I created an algorithm for this ones, it's actually a variant of the NP-Hard Bin packing problem, but with a infinite bin size.
You could try to find some articles about it and try to optimize your algorithm, but in the end it will remain a brute force way to try every possibility and try to minimize the resulting bin size.
If you don't need the best solution, but just one solution, you could avoid brute forcing all the combinations. I created a program which did that once too.
Images: array of the input images
ResultMap: 2d array of Booleans
FinalImage: large image
- Sort the Images array so that the largest image is at the top.
- Calculate the total size of your images and initialise the ResultMap so that it's size is 1.5 times the total size of your images (you could make this step smarter for better memory usage and performance). Make the ResultMap the same size and fill it with False values.
- Then add the first image in the left of your FinalImage and set all the Booleans in ResultMap true from 0,0 until ImageHeight, ImageWidth.
The ResultMap is used to quickly check if you can fit an image on the current FinalImage. You could optimize it to use a int32 and use each bit for one pixel. This will reduce memory and increase performance, because you can check 32 bit's at once (using a mask). But it will become more dificult because you'll have to think about the mask you'll need to make for the edges of your image.

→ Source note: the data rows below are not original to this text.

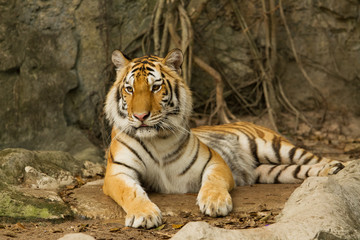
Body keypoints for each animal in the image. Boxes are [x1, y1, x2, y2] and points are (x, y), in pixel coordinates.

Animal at [102, 48, 348, 229]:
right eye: (129, 89)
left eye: (155, 87)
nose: (140, 116)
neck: (157, 139)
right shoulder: (118, 172)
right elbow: (131, 192)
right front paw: (144, 215)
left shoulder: (214, 161)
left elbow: (214, 181)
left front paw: (215, 202)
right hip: (271, 171)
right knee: (299, 170)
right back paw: (330, 171)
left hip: (274, 147)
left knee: (315, 158)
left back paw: (336, 167)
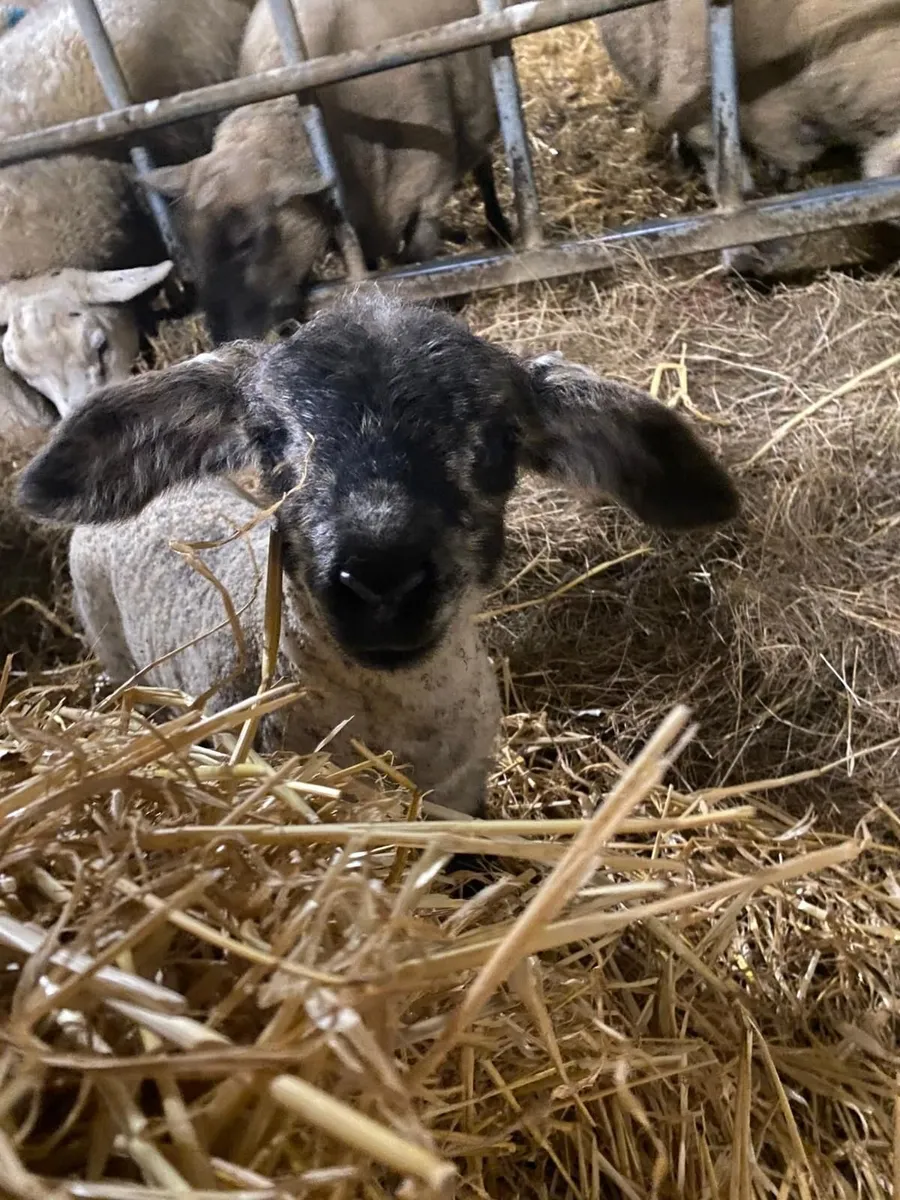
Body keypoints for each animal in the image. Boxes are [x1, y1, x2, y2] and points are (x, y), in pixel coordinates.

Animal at [144, 0, 513, 344]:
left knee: (483, 169)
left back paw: (499, 228)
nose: (226, 339)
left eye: (248, 241)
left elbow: (421, 260)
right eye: (188, 247)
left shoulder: (428, 189)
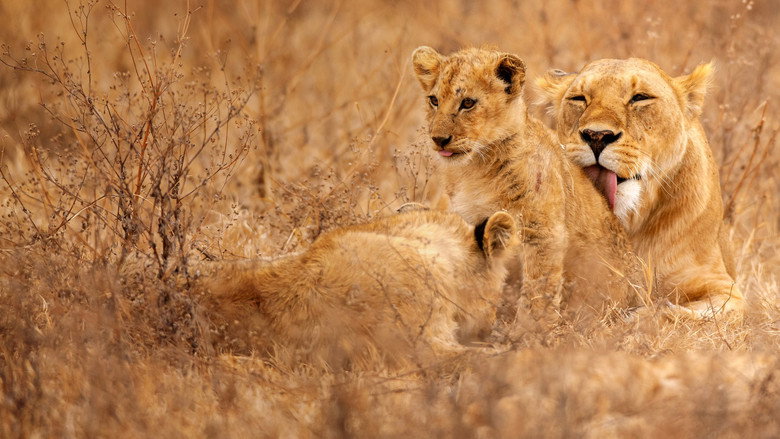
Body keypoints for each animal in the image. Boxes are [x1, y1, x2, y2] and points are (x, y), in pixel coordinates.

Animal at [411, 47, 640, 323]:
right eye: (434, 100)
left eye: (468, 103)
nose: (439, 139)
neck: (475, 168)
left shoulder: (543, 231)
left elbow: (537, 291)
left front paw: (528, 332)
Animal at [536, 58, 744, 318]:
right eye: (578, 98)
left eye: (640, 98)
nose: (597, 135)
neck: (630, 220)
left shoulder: (722, 286)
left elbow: (685, 315)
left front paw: (638, 316)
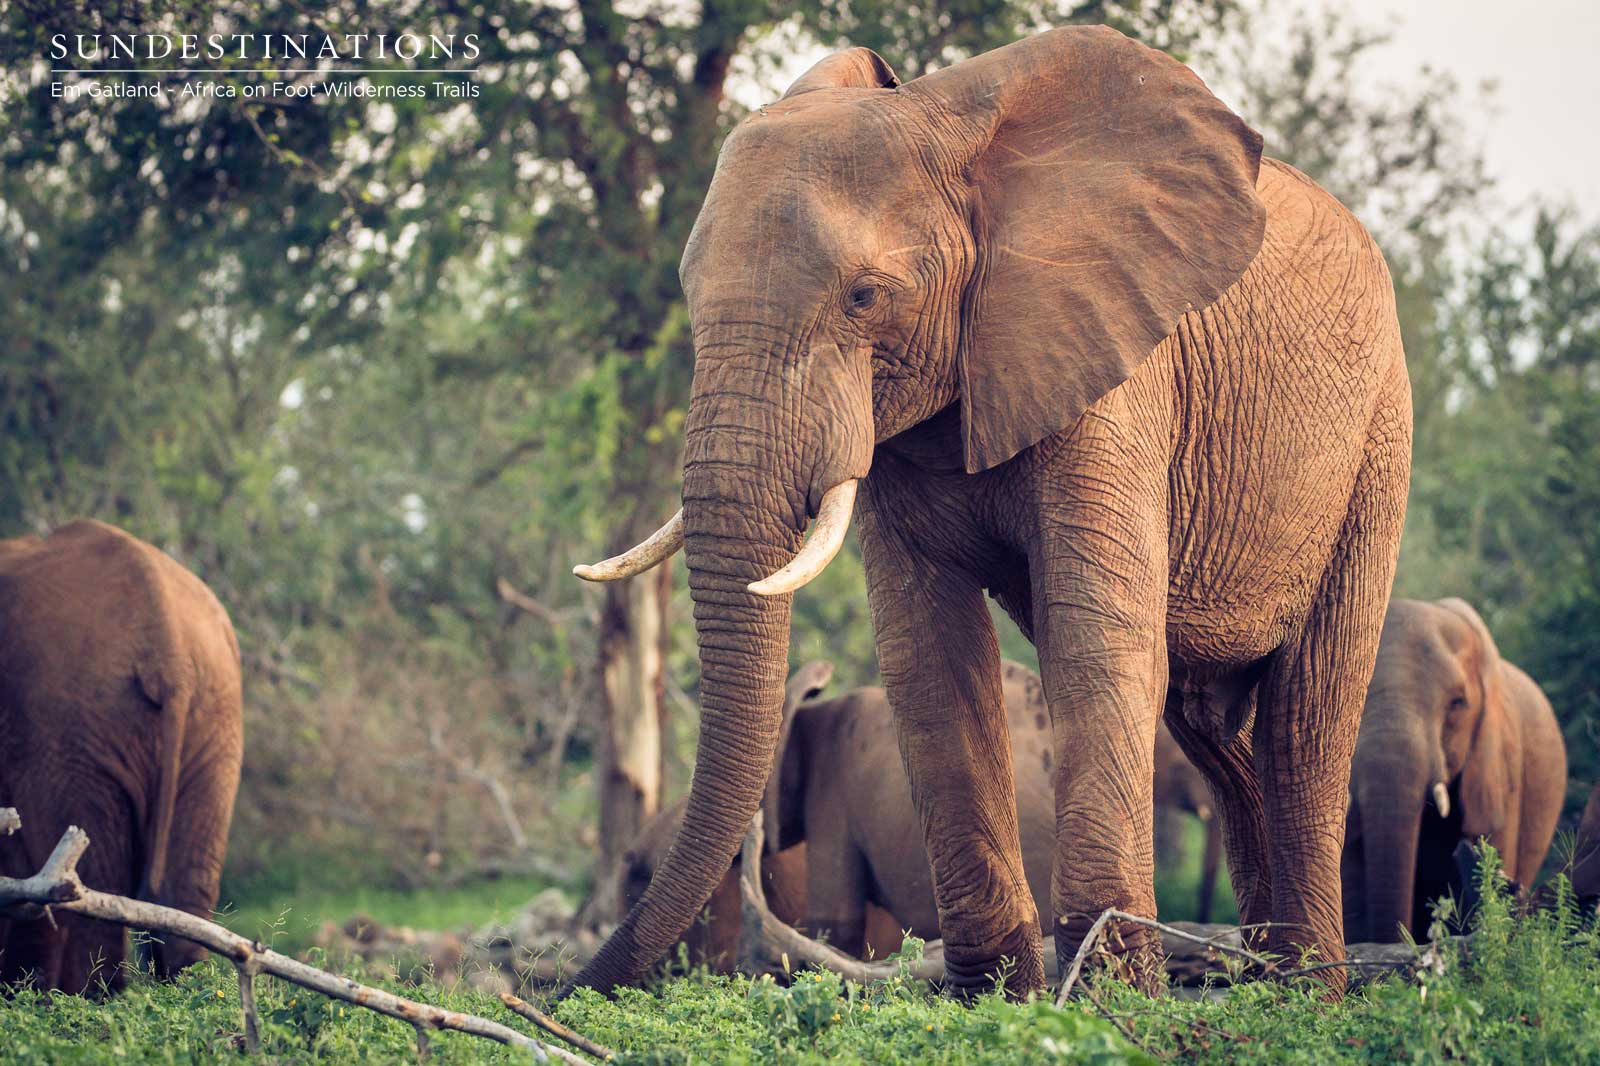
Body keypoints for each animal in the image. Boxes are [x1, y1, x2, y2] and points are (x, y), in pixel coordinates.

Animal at [571, 24, 1411, 999]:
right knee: (1214, 733)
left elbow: (1092, 636)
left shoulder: (1116, 362)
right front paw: (997, 995)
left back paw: (1307, 988)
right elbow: (926, 650)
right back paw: (1267, 974)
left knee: (1305, 717)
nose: (557, 986)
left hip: (1376, 442)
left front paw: (1104, 995)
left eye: (864, 297)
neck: (948, 128)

Now I will describe the real loop of the "algorithm".
- For each image in the array try to find a place were it would fit. You could write a loop which would look trough the ResultMap array and look for a false value and than start to see if it remains false in both directions for the size of the image to place.
- If you find a place, copy the image to the FinalImage and update the correct booleans in ResultMap
- If you cand find a place, increase the size of the FinalImage just enough (so look at the edges where the minimal amount of extra space is needed) and also sync that with the ResultMap
- GOTO 1 :)
It's not optimal, but it can solve the problem in a reasonably optimal way (especially if there are a few smaller images to fill up the gabs in the end).